# What is Tower Footing Resistance? - Its Reduction Methods

The resistance offered to the lightning current when the tower is directly exposed to lightning is called tower footing resistance. It is the value of footing resistance measured at 50 Hz. The performance of the line purely depends upon the value of resistance during lightning. The resistance is the function of soil resistivity, critical breakdown gradient of soil, length of driven grounds, and surge currents.

The voltage and the current transmitted into the tower will depend upon the surge impedance of the tower and ground impedance (i.e., the tower-footing resistance) of the tower. Taking all the factors into consideration such as wave shape, the magnitude of lightning current striking the tower, surge impedance, potential wave at the top of the tower, footing impedance, etc.

The tower-footing resistance is given by, R = V/I Ω

The value of tower-footing resistance should be always low. If the tower-footing resistance is low, the chances of occurrence of flashover are eliminated and the potential at the top of the tower is reduced. Always tower-footing resistance is connected in parallel with ground rods or counterpoise wires.

If the tower-footing resistance is low, it helps in controlling the lightning overvoltages on the lines effectively with the help of ground wires. The tower-footing resistance lies between 10-20Ω. For medium-voltage transmission lines, it is less than 10Ω. Thus in order to keep the tower-footing resistance low some special arrangements are made.

## Reduction of Tower Footing Resistance :

The tower resistance is reduced by two methods, either by driving rods near the tower and connecting them to the tower base or by burying counterpoise wires into the ground and connecting them to the tower base.

The driven rods are made up of galvanized iron or copper weld. This method is best suited in the locations where the soil is free from rocks i.e., it is best suited in sandy soil. Sometimes driven galvanized iron pipes are also used. Below shows the driven rod in the ground, connected to the base of the tower.

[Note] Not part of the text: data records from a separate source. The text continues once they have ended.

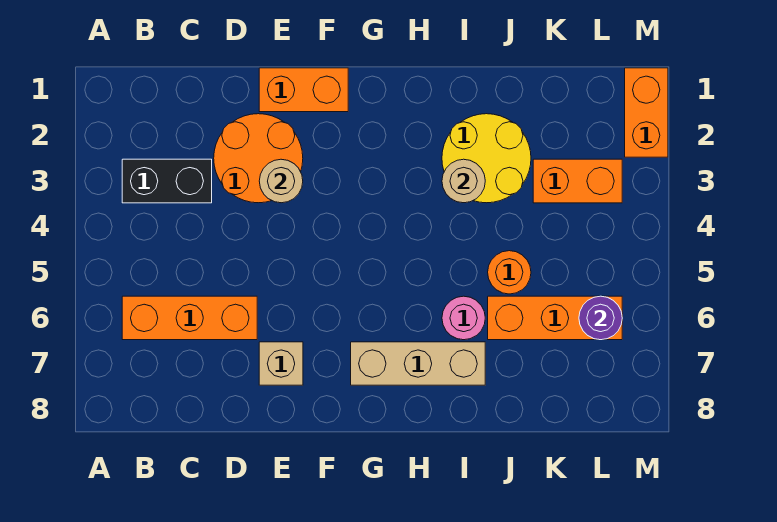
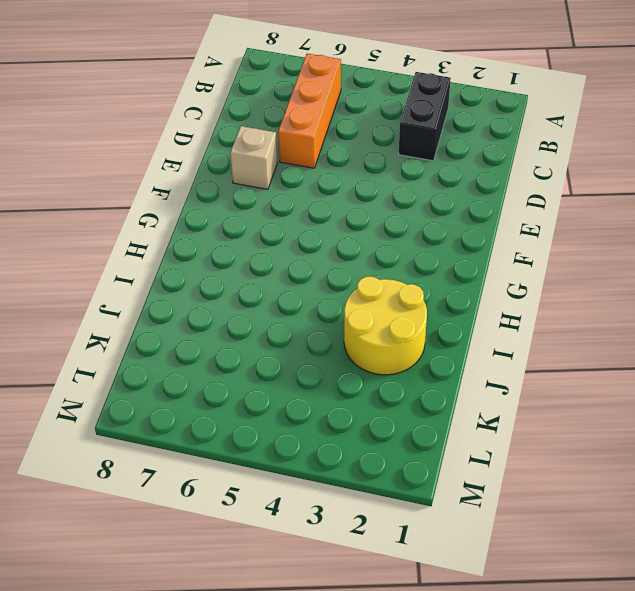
none -> orange round brick D2:E3 level 1
none -> orange brick E1:F1 level 1
none -> tan brick G7:I7 level 1

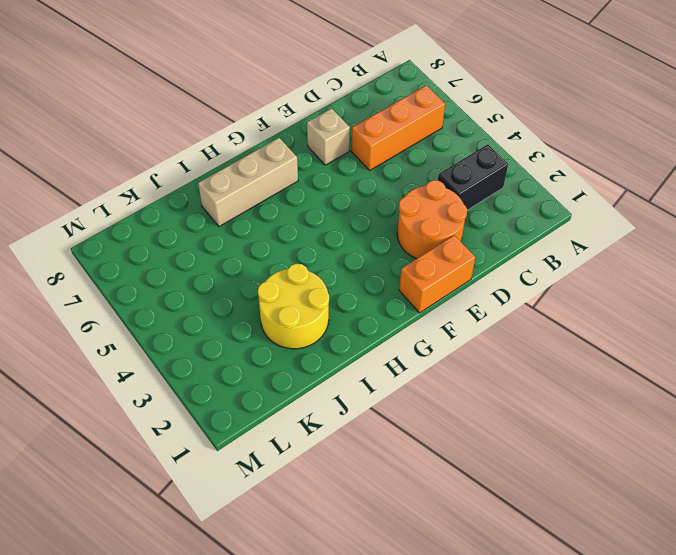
none -> pink round brick I6 level 1
none -> orange round brick J5 level 1
none -> orange brick J6:L6 level 1

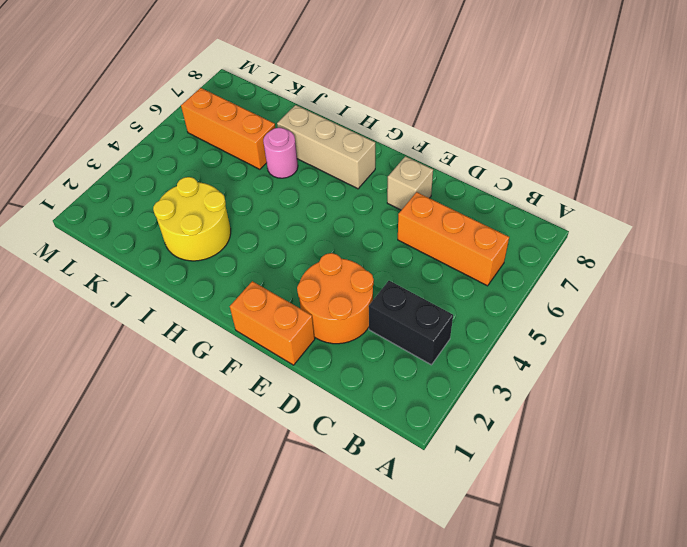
none -> orange round brick J5 level 1
none -> orange brick K3:L3 level 1
none -> orange brick M1:M2 level 1

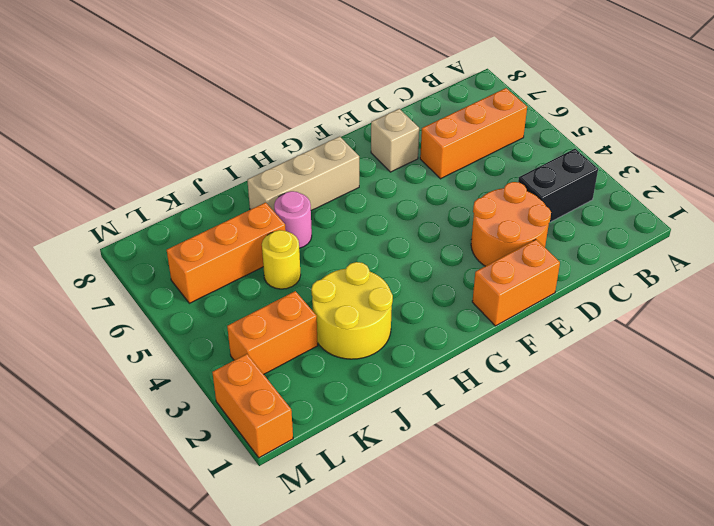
yellow round brick J5 level 1 -> orange round brick J5 level 1
none -> tan round brick E3 level 2
none -> tan round brick I3 level 2
none -> purple round brick L6 level 2

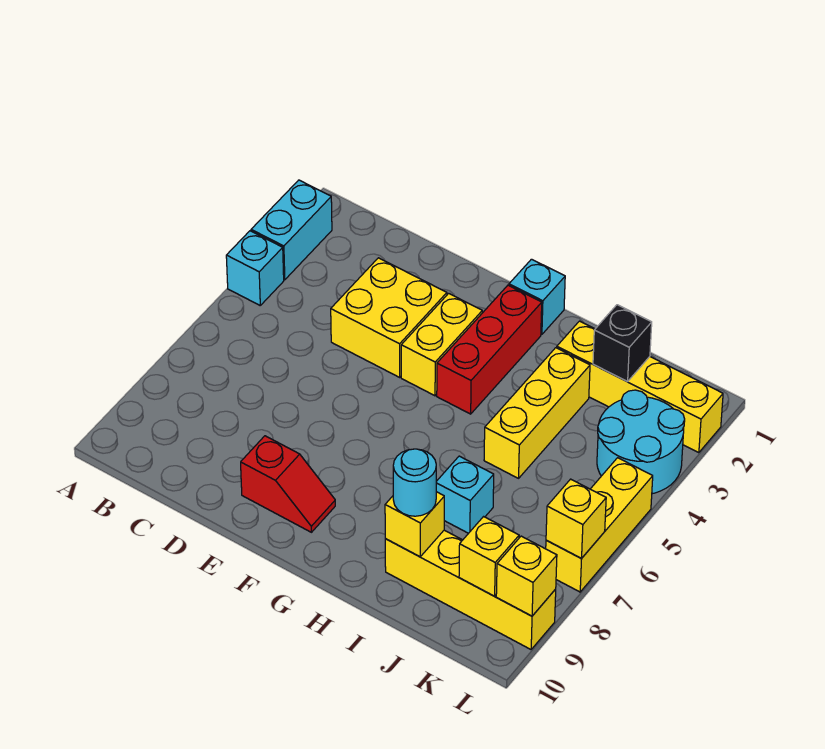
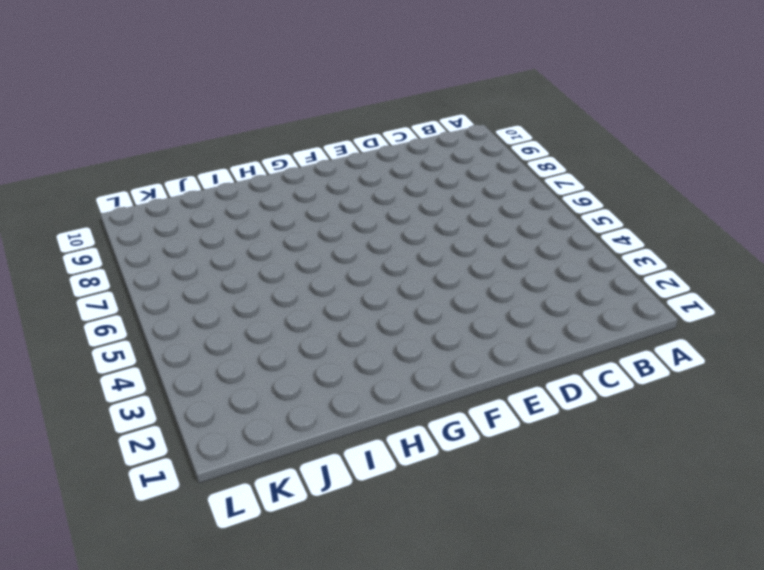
none -> cyan brick A2:A3 level 1
none -> cyan brick A4 level 1
none -> yellow brick D3:E4 level 1

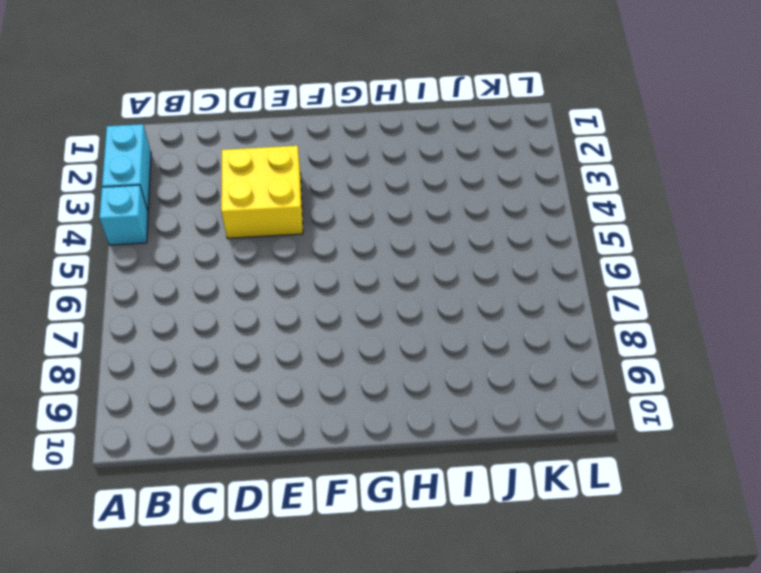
none -> red slope E9:F9 level 1 top E
none -> yellow brick F3:F4 level 1
none -> cyan brick G1 level 1

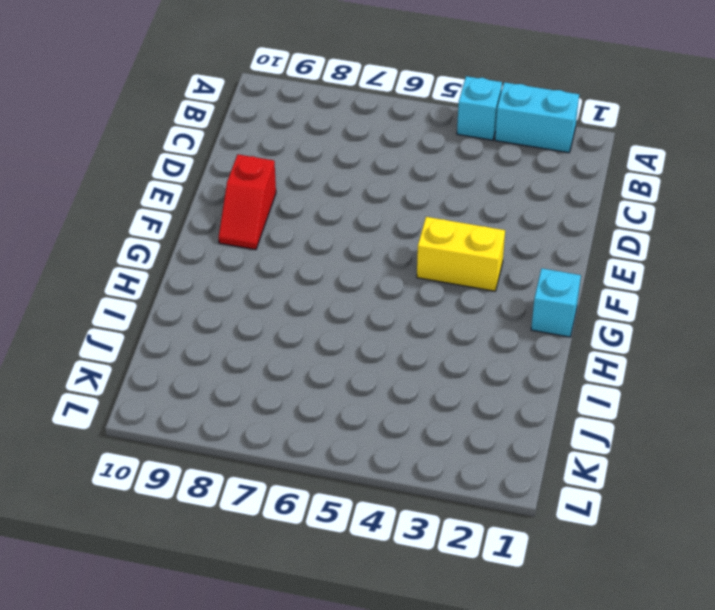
none -> yellow brick D3:E4 level 1
none -> red brick G2:G4 level 1
none -> yellow brick I2:L2 level 1

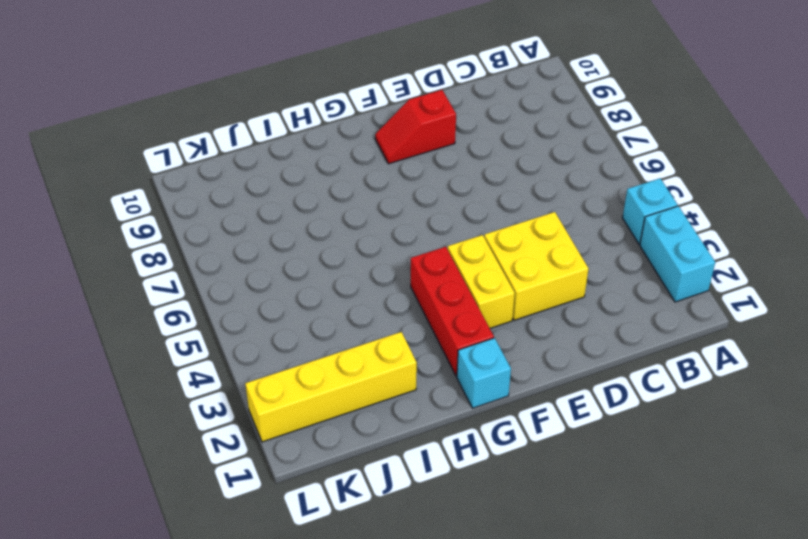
none -> yellow brick I3:I5 level 1
none -> cyan brick I7 level 1
none -> yellow brick I9:L9 level 1

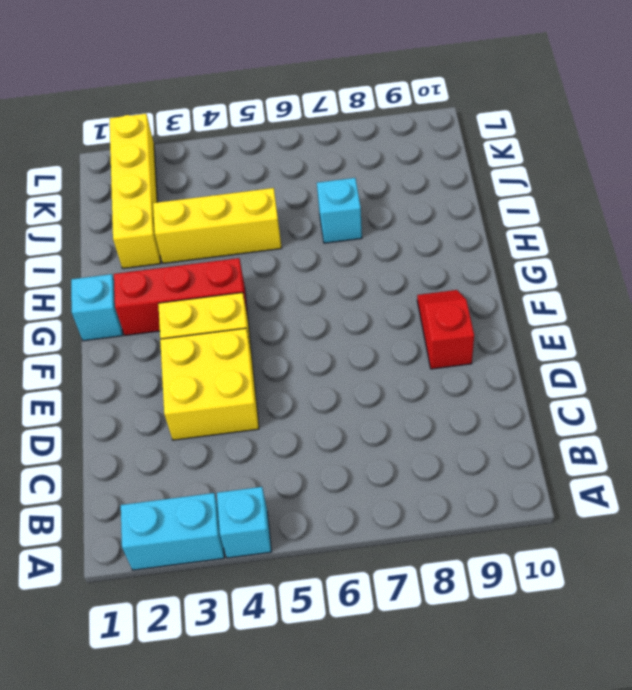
none -> yellow brick I9:L9 level 1
none -> cyan round brick K3:L4 level 1
none -> yellow brick L5:L7 level 1

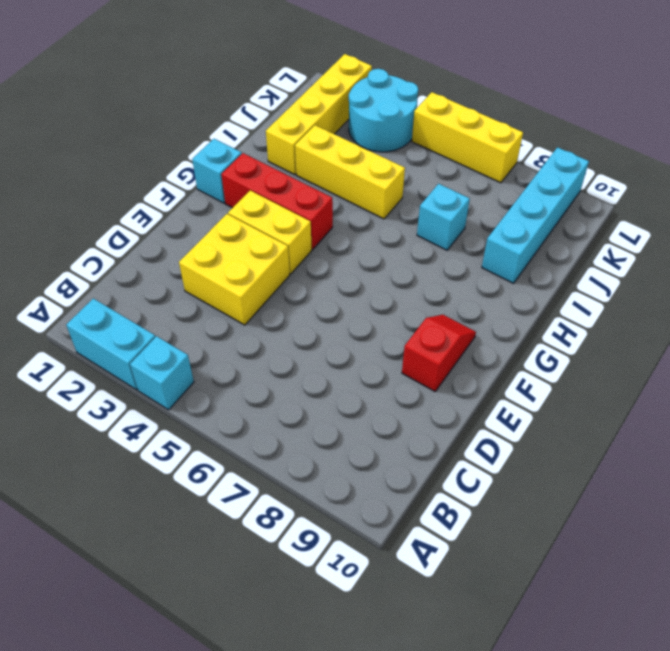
cyan brick I9:L9 level 1 -> yellow brick I9:L9 level 1
none -> yellow brick I9 level 2
none -> black brick J2 level 2
none -> yellow brick K9 level 2

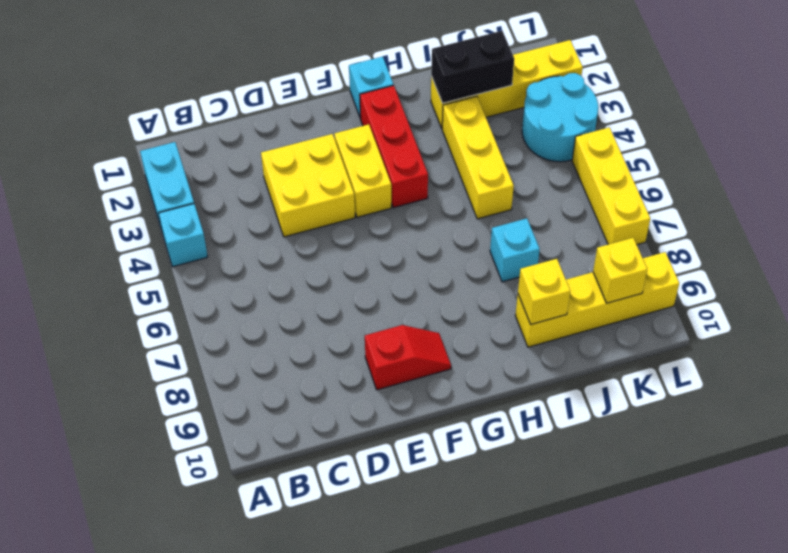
black brick I2:J2 level 2 -> black brick J2 level 2
none -> yellow brick L7 level 2
none -> yellow brick L9 level 2
none -> cyan round brick I9 level 3

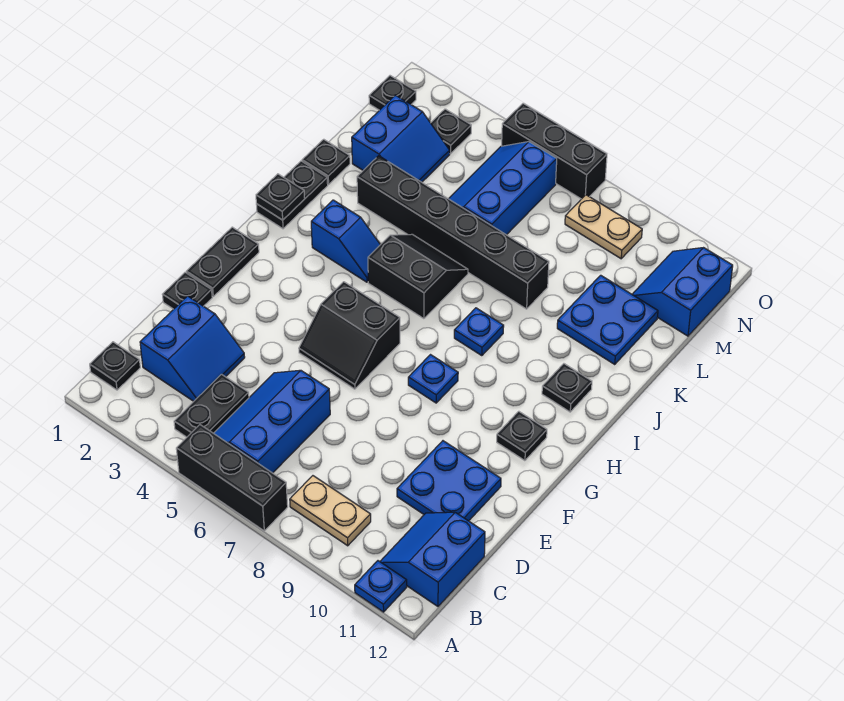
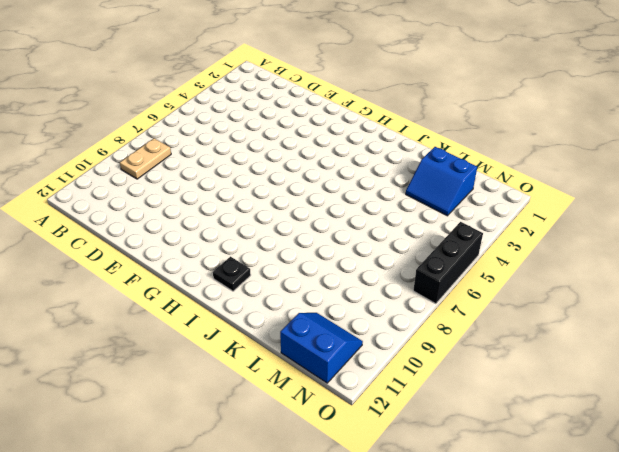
none -> black brick A5:A7 level 1
none -> blue plate A11 level 1
none -> black plate B1 level 1
none -> black plate B4:C4 level 1

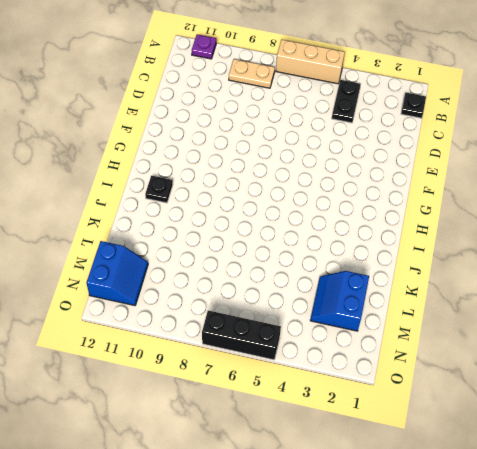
tan brick A5:A7 level 1 -> black brick A5:A7 level 1
purple plate A11 level 1 -> blue plate A11 level 1
none -> blue slope B5:D6 level 1 top 6
none -> blue slope B11:C12 level 1 top 12
none -> blue slope C2:D3 level 1 top 2
none -> blue plate D10:E11 level 1

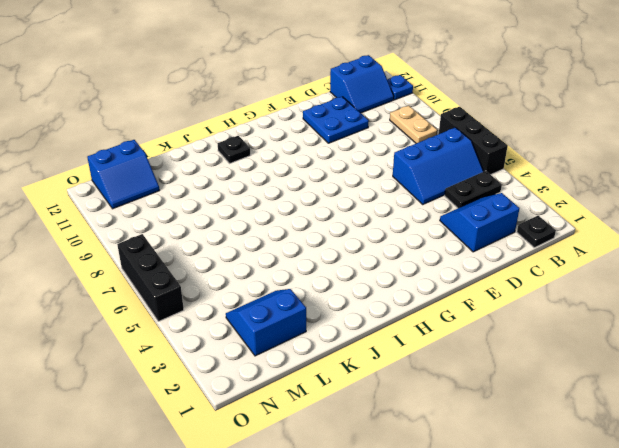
none -> black plate E1 level 1
none -> black plate F1:G1 level 1
none -> black slope F5:G6 level 1 top G
none -> blue plate G8 level 1

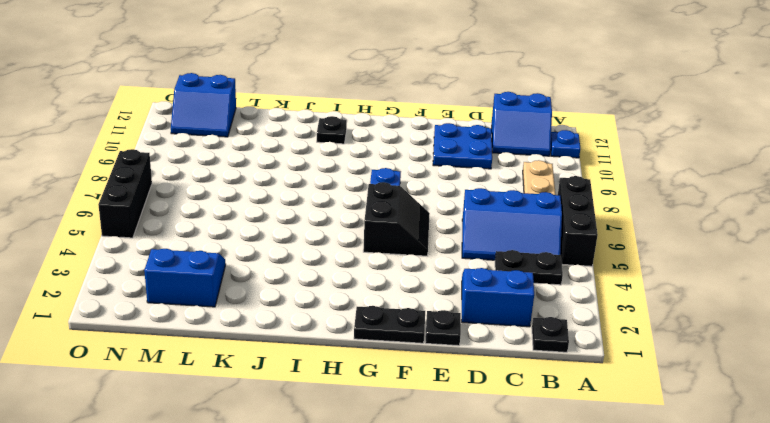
none -> black plate G11 level 1
none -> black plate I1:J1 level 1
none -> blue slope I3:I4 level 1 top 3
none -> black slope I5:J6 level 1 top I

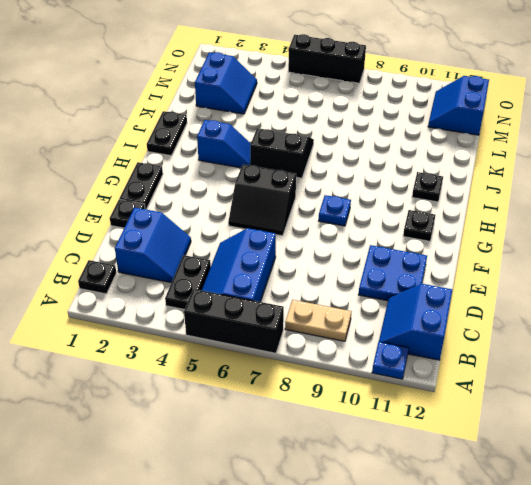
none -> blue plate I8 level 1
none -> black plate K1 level 1
none -> black brick K3:K8 level 1
none -> blue plate K10:L11 level 1

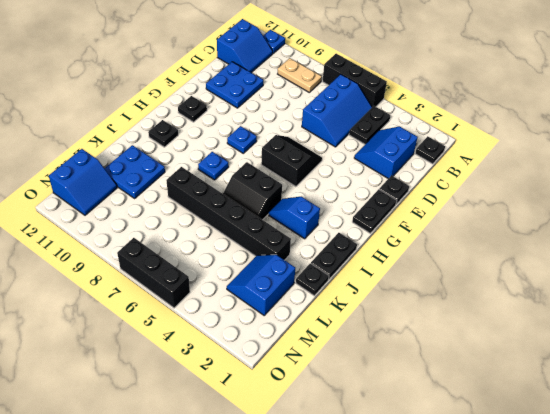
none -> blue slope L5:N6 level 1 top 6
none -> black plate N1 level 1
none -> black plate N3 level 1
none -> tan plate N8:N9 level 1

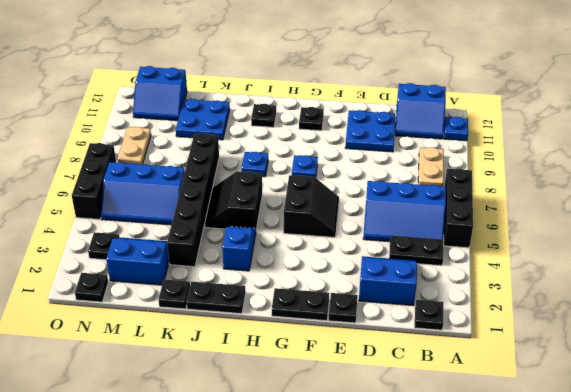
none -> black plate I1 level 2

The counterpoise wires method of reducing tower-footing resistance is extensively used compared to driven rods due to its simple implementation. The wires are usually made up of copper, aluminum, galvanized iron, or stranded cable and are arranged either radially (continuous) or tower-to-tower (non-continuous) as shown below.

In a continuous counterpoise wire arrangement, the wire is buried underground along the line route and is connected to each tower base. This arrangement is more efficient than non-continuous counterpoise wires.

Current is drawn into the counterpoise from 1.5 to 2.5 km away from the point of the stroke and fed into the stroke by means of the counterpoise wire and the overhead ground wires.

The concentration of the current at any tower is thus reduced. The reduced current at any tower causes a reduced voltage drop at the tower base, and thus the tower potential is held to a value below the flashover voltage of the line insulators.

By the above methods, the lightning current is reduced, thereby reducing the voltage at the base of the tower. Therefore, the potential value at the base of the tower is lower than the flashover voltage and helps in neutralizing them to the ground. Hence, tower-footing resistance is recommended to be low always.